▶ _TASK GOAL_: A faithful copy of every record is needed here. Images must not appear in it.

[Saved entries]
----------

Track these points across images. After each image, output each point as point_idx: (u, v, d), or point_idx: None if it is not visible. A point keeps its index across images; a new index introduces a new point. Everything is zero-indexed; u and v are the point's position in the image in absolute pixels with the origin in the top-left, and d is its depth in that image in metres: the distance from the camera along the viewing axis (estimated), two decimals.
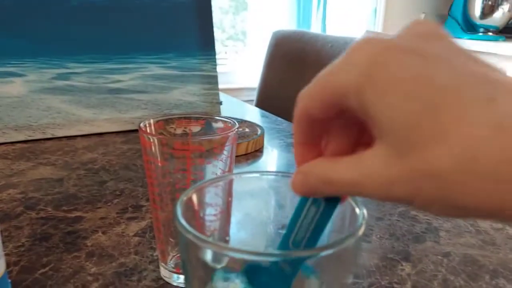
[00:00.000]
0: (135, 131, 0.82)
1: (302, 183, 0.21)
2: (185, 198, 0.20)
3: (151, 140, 0.35)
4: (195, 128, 0.41)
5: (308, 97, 0.21)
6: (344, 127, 0.22)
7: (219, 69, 0.93)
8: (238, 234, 0.31)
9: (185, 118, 0.41)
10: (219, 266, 0.19)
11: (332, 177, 0.20)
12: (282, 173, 0.26)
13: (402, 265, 0.42)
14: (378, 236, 0.47)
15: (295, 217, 0.22)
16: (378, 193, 0.18)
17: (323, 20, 2.21)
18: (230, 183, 0.25)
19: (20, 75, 0.77)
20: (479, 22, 2.16)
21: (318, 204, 0.22)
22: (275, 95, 1.36)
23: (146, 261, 0.41)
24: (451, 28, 2.25)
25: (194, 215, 0.23)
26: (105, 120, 0.81)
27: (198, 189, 0.22)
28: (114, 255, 0.42)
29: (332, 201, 0.22)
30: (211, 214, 0.31)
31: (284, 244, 0.22)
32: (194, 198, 0.22)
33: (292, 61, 1.30)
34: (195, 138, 0.38)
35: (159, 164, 0.35)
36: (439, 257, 0.43)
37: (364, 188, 0.18)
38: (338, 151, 0.22)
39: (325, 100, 0.20)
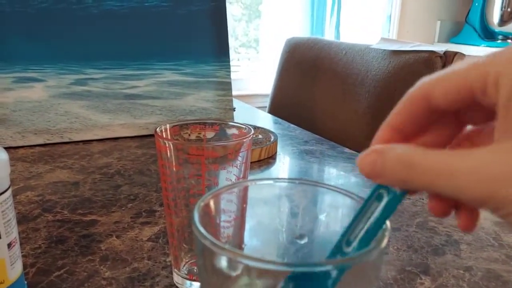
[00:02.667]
0: (150, 136, 0.83)
1: (374, 162, 0.20)
2: (202, 204, 0.21)
3: (167, 145, 0.35)
4: (210, 134, 0.42)
5: (438, 83, 0.20)
6: (450, 124, 0.22)
7: (232, 76, 0.93)
8: (251, 241, 0.31)
9: (200, 123, 0.41)
10: (234, 274, 0.19)
11: (416, 160, 0.18)
12: (296, 180, 0.26)
13: (421, 279, 0.41)
14: (395, 247, 0.46)
15: (355, 216, 0.21)
16: (470, 190, 0.17)
17: (337, 27, 2.21)
18: (245, 189, 0.25)
19: (40, 80, 0.79)
20: (497, 29, 2.13)
21: (380, 199, 0.21)
22: (288, 102, 1.36)
23: (159, 267, 0.41)
24: (468, 35, 2.23)
25: (210, 221, 0.23)
26: (120, 125, 0.82)
27: (215, 195, 0.22)
28: (127, 259, 0.42)
29: (396, 197, 0.21)
30: (226, 221, 0.31)
31: (338, 245, 0.22)
32: (211, 204, 0.22)
33: (306, 68, 1.30)
34: (210, 143, 0.38)
35: (174, 168, 0.36)
36: (461, 271, 0.42)
37: (456, 180, 0.17)
38: (431, 144, 0.21)
39: (455, 90, 0.19)
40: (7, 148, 0.73)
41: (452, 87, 0.19)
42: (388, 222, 0.21)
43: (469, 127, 0.22)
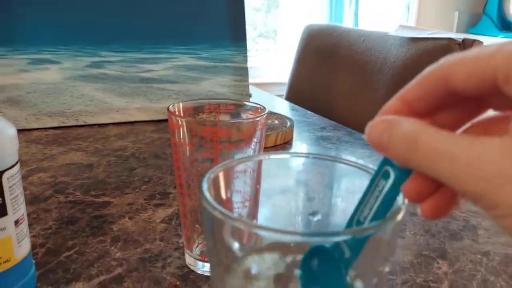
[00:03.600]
0: (166, 120, 0.82)
1: (382, 132, 0.19)
2: (212, 176, 0.19)
3: (180, 122, 0.34)
4: (224, 117, 0.40)
5: (461, 64, 0.18)
6: (467, 107, 0.20)
7: (249, 64, 0.92)
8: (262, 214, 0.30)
9: (213, 103, 0.40)
10: (247, 249, 0.18)
11: (421, 139, 0.17)
12: (313, 155, 0.24)
13: (438, 263, 0.39)
14: (412, 232, 0.45)
15: (363, 196, 0.21)
16: (466, 182, 0.16)
17: (356, 14, 2.17)
18: (259, 164, 0.24)
19: (55, 62, 0.78)
20: None
21: (387, 177, 0.20)
22: (305, 89, 1.34)
23: (171, 248, 0.40)
24: (486, 26, 2.18)
25: (221, 197, 0.21)
26: (136, 109, 0.81)
27: (226, 168, 0.21)
28: (139, 240, 0.41)
29: (402, 175, 0.20)
30: (239, 201, 0.30)
31: (349, 226, 0.21)
32: (221, 176, 0.20)
33: (324, 56, 1.28)
34: (223, 121, 0.37)
35: (187, 147, 0.34)
36: (478, 256, 0.41)
37: (455, 169, 0.16)
38: (442, 124, 0.20)
39: (478, 74, 0.17)
40: (21, 130, 0.72)
41: (474, 71, 0.17)
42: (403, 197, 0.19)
43: (490, 112, 0.20)
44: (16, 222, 0.31)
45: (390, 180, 0.20)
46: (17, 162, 0.31)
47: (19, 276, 0.32)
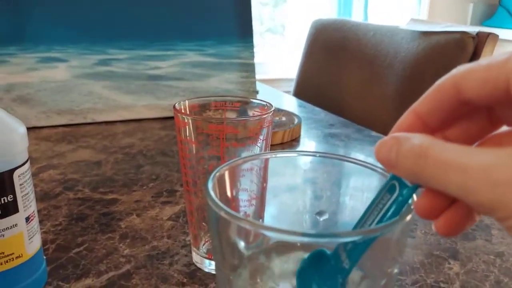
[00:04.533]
0: (173, 117, 0.82)
1: (391, 147, 0.19)
2: (217, 174, 0.19)
3: (186, 120, 0.34)
4: (230, 115, 0.40)
5: (473, 73, 0.18)
6: (480, 121, 0.20)
7: (257, 59, 0.91)
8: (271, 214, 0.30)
9: (220, 100, 0.40)
10: (250, 251, 0.18)
11: (430, 152, 0.17)
12: (319, 153, 0.24)
13: (449, 263, 0.39)
14: (423, 231, 0.44)
15: (367, 208, 0.21)
16: (479, 191, 0.15)
17: (365, 8, 2.15)
18: (266, 162, 0.24)
19: (63, 61, 0.79)
20: None
21: (392, 191, 0.20)
22: (313, 85, 1.33)
23: (178, 246, 0.40)
24: (502, 18, 2.14)
25: (227, 196, 0.21)
26: (143, 106, 0.82)
27: (232, 167, 0.21)
28: (147, 238, 0.41)
29: (407, 191, 0.20)
30: (245, 199, 0.30)
31: None
32: (227, 175, 0.20)
33: (332, 51, 1.27)
34: (229, 119, 0.37)
35: (193, 145, 0.34)
36: (491, 256, 0.40)
37: (466, 178, 0.16)
38: (455, 140, 0.20)
39: (491, 82, 0.17)
40: (31, 128, 0.73)
41: (486, 80, 0.17)
42: (414, 196, 0.19)
43: (503, 128, 0.20)
44: (27, 219, 0.31)
45: (395, 195, 0.20)
46: (27, 160, 0.31)
47: (30, 271, 0.32)
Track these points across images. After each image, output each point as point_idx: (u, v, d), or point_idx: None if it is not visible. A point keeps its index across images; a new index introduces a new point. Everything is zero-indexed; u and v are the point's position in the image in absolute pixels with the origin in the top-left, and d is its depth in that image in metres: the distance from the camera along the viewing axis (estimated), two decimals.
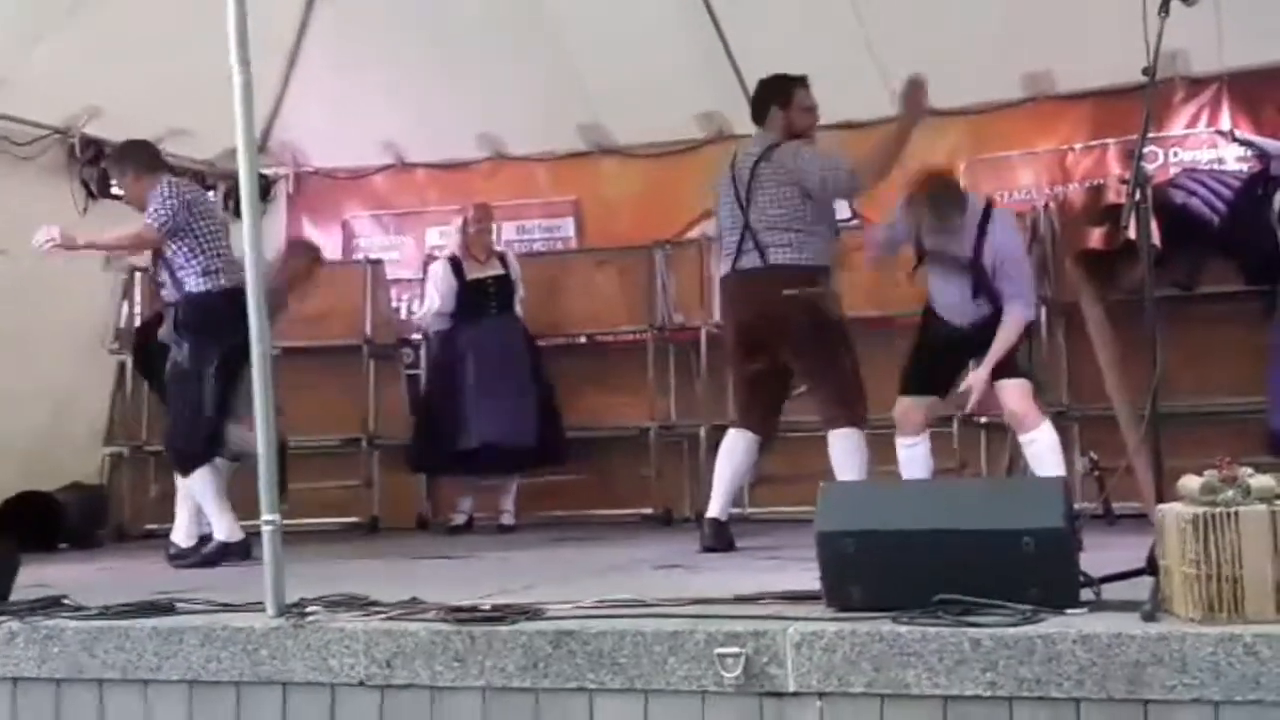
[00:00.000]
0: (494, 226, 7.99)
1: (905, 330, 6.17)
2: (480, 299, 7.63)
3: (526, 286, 7.86)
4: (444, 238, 8.46)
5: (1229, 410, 6.38)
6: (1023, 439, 5.60)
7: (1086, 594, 3.18)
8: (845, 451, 5.49)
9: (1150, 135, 4.31)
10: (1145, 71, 3.90)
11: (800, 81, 5.78)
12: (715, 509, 5.65)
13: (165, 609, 3.75)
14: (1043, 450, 5.50)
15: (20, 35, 6.71)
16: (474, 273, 7.70)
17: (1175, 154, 7.63)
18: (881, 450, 5.68)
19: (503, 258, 7.82)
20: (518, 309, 7.78)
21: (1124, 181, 5.34)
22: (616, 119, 8.45)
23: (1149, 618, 2.90)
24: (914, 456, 5.67)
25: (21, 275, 7.02)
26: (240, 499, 5.65)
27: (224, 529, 5.80)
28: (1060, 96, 7.82)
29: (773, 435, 5.87)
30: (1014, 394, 5.57)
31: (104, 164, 7.65)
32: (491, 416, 7.42)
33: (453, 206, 8.49)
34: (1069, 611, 3.03)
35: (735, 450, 5.73)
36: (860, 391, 5.64)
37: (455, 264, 7.70)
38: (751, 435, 5.73)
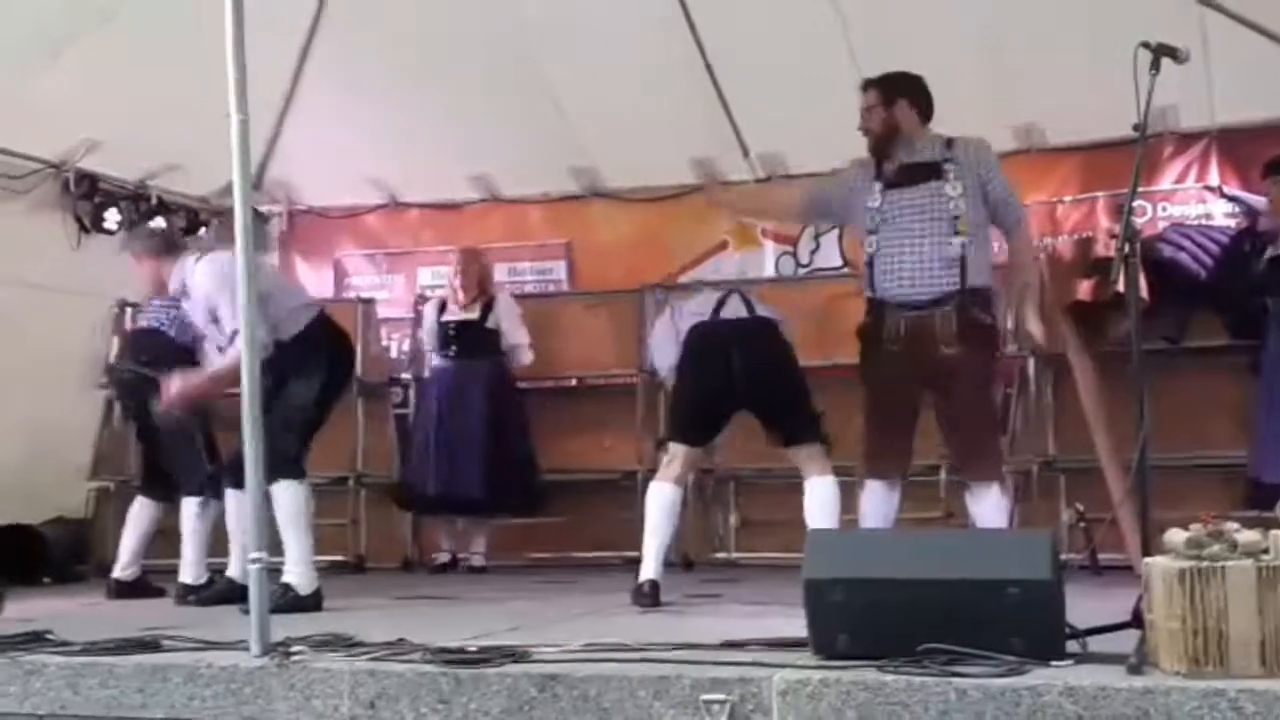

----------

▶ _ANSWER TO THIS TASK_:
Track these points across images. After each image, output each point as point_idx: (u, v, d), or point_idx: None if it is not visible. A point keeps its index across images; a new index introduces a new point. Everything is zero-indexed; u and v are the point's position in the image in absolute pixels with the origin in the top-left, and d is its depth in that image in metres: the distance from the camera along the viewing axis (estimated), two decimals.
[00:00.000]
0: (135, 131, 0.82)
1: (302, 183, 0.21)
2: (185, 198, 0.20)
3: (151, 140, 0.35)
4: (195, 128, 0.41)
5: (308, 97, 0.21)
6: (344, 127, 0.22)
7: (219, 69, 0.93)
8: (238, 234, 0.31)
9: (185, 118, 0.41)
10: (219, 266, 0.19)
11: (332, 177, 0.20)
12: (282, 173, 0.26)
13: (402, 265, 0.42)
14: (378, 236, 0.47)
15: (295, 217, 0.22)
16: (378, 193, 0.18)
17: (323, 20, 2.21)
18: (230, 183, 0.25)
19: (20, 75, 0.77)
20: (479, 22, 2.16)
21: (318, 204, 0.22)
22: (275, 95, 1.36)
23: (146, 261, 0.41)
24: (451, 28, 2.25)
25: (194, 215, 0.23)
26: (105, 120, 0.81)
27: (198, 189, 0.22)
28: (114, 255, 0.42)
29: (332, 201, 0.22)
30: (211, 214, 0.31)
31: (284, 244, 0.22)
32: (194, 198, 0.22)
33: (292, 61, 1.30)
34: (195, 138, 0.38)
35: (159, 164, 0.35)
36: (439, 257, 0.43)
37: (364, 188, 0.18)
38: (338, 151, 0.22)
39: (325, 100, 0.20)
[00:02.667]
0: (150, 136, 0.83)
1: (374, 162, 0.20)
2: (202, 204, 0.21)
3: (167, 145, 0.35)
4: (210, 134, 0.42)
5: (438, 83, 0.20)
6: (450, 124, 0.22)
7: (232, 76, 0.93)
8: (251, 241, 0.31)
9: (200, 123, 0.41)
10: (234, 274, 0.19)
11: (416, 160, 0.18)
12: (296, 180, 0.26)
13: (421, 279, 0.41)
14: (395, 247, 0.46)
15: (355, 216, 0.21)
16: (470, 190, 0.17)
17: (337, 27, 2.21)
18: (245, 189, 0.25)
19: (40, 80, 0.79)
20: (497, 29, 2.13)
21: (380, 199, 0.21)
22: (288, 102, 1.36)
23: (159, 267, 0.41)
24: (468, 35, 2.23)
25: (210, 221, 0.23)
26: (120, 125, 0.82)
27: (215, 195, 0.22)
28: (127, 259, 0.42)
29: (396, 197, 0.21)
30: (226, 221, 0.31)
31: (338, 245, 0.22)
32: (211, 204, 0.22)
33: (306, 68, 1.30)
34: (210, 143, 0.38)
35: (174, 168, 0.36)
36: (461, 271, 0.42)
37: (456, 180, 0.17)
38: (431, 144, 0.21)
39: (455, 90, 0.19)
40: (7, 148, 0.73)
41: (452, 87, 0.19)
42: (388, 222, 0.21)
43: (469, 127, 0.22)
[00:03.600]
0: (166, 120, 0.82)
1: (382, 132, 0.19)
2: (212, 176, 0.19)
3: (180, 122, 0.34)
4: (224, 117, 0.40)
5: (461, 64, 0.18)
6: (467, 107, 0.20)
7: (249, 64, 0.92)
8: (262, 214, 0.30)
9: (213, 103, 0.40)
10: (247, 249, 0.18)
11: (421, 139, 0.17)
12: (313, 155, 0.24)
13: (438, 263, 0.39)
14: (412, 232, 0.45)
15: (363, 196, 0.21)
16: (466, 182, 0.16)
17: (356, 14, 2.17)
18: (259, 164, 0.24)
19: (55, 62, 0.78)
20: None
21: (387, 177, 0.20)
22: (305, 89, 1.34)
23: (171, 248, 0.40)
24: (486, 26, 2.18)
25: (221, 197, 0.21)
26: (136, 109, 0.81)
27: (226, 168, 0.21)
28: (139, 240, 0.41)
29: (402, 175, 0.20)
30: (239, 201, 0.30)
31: (349, 226, 0.21)
32: (221, 176, 0.20)
33: (324, 56, 1.28)
34: (223, 121, 0.37)
35: (187, 147, 0.34)
36: (478, 256, 0.41)
37: (455, 169, 0.16)
38: (442, 124, 0.20)
39: (478, 74, 0.17)
40: (21, 130, 0.72)
41: (474, 71, 0.17)
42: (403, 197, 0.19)
43: (490, 112, 0.20)
44: (16, 222, 0.31)
45: (390, 180, 0.20)
46: (17, 162, 0.31)
47: (19, 276, 0.32)
[00:04.533]
0: (173, 117, 0.82)
1: (391, 147, 0.19)
2: (217, 174, 0.19)
3: (186, 120, 0.34)
4: (230, 115, 0.40)
5: (473, 73, 0.18)
6: (480, 121, 0.20)
7: (257, 59, 0.91)
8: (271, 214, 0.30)
9: (220, 100, 0.40)
10: (250, 251, 0.18)
11: (430, 152, 0.17)
12: (319, 153, 0.24)
13: (449, 263, 0.39)
14: (423, 231, 0.44)
15: (367, 208, 0.21)
16: (479, 191, 0.15)
17: (365, 8, 2.15)
18: (266, 162, 0.24)
19: (63, 61, 0.79)
20: None
21: (392, 191, 0.20)
22: (313, 85, 1.33)
23: (178, 246, 0.40)
24: (502, 18, 2.14)
25: (227, 196, 0.21)
26: (143, 106, 0.82)
27: (232, 167, 0.21)
28: (147, 238, 0.41)
29: (407, 191, 0.20)
30: (245, 199, 0.30)
31: None
32: (227, 175, 0.20)
33: (332, 51, 1.27)
34: (229, 119, 0.37)
35: (193, 145, 0.34)
36: (491, 256, 0.40)
37: (466, 178, 0.16)
38: (455, 140, 0.20)
39: (491, 82, 0.17)
40: (31, 128, 0.73)
41: (486, 80, 0.17)
42: (414, 196, 0.19)
43: (503, 128, 0.20)
44: (27, 219, 0.31)
45: (395, 195, 0.20)
46: (27, 160, 0.31)
47: (30, 271, 0.32)
Track these points across images. After each image, output each point as point_idx: (u, v, d), or point_idx: None if it is not visible. A point keeps its index across images; a new index introduces a new point. Everything is zero-indexed; u and v are the point's position in the image in absolute pixels with the origin in the top-left, and d is its depth in that image in metres: the distance from the camera along the viewing axis (estimated), two decimals.
[00:00.000]
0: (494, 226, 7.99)
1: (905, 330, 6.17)
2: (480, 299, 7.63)
3: (526, 286, 7.86)
4: (444, 238, 8.46)
5: (1229, 410, 6.38)
6: (1023, 439, 5.60)
7: (1086, 594, 3.18)
8: (845, 451, 5.49)
9: (1150, 135, 4.31)
10: (1145, 71, 3.90)
11: (800, 81, 5.78)
12: (715, 509, 5.65)
13: (165, 609, 3.75)
14: (1043, 450, 5.50)
15: (20, 35, 6.71)
16: (474, 273, 7.70)
17: (1175, 154, 7.63)
18: (881, 450, 5.68)
19: (503, 258, 7.82)
20: (518, 309, 7.78)
21: (1124, 181, 5.34)
22: (616, 119, 8.45)
23: (1149, 618, 2.90)
24: (914, 456, 5.67)
25: (21, 275, 7.02)
26: (240, 499, 5.65)
27: (224, 529, 5.80)
28: (1060, 96, 7.82)
29: (773, 435, 5.87)
30: (1014, 394, 5.57)
31: (104, 164, 7.65)
32: (491, 416, 7.42)
33: (453, 206, 8.49)
34: (1069, 611, 3.03)
35: (735, 450, 5.73)
36: (860, 391, 5.64)
37: (455, 264, 7.70)
38: (751, 435, 5.73)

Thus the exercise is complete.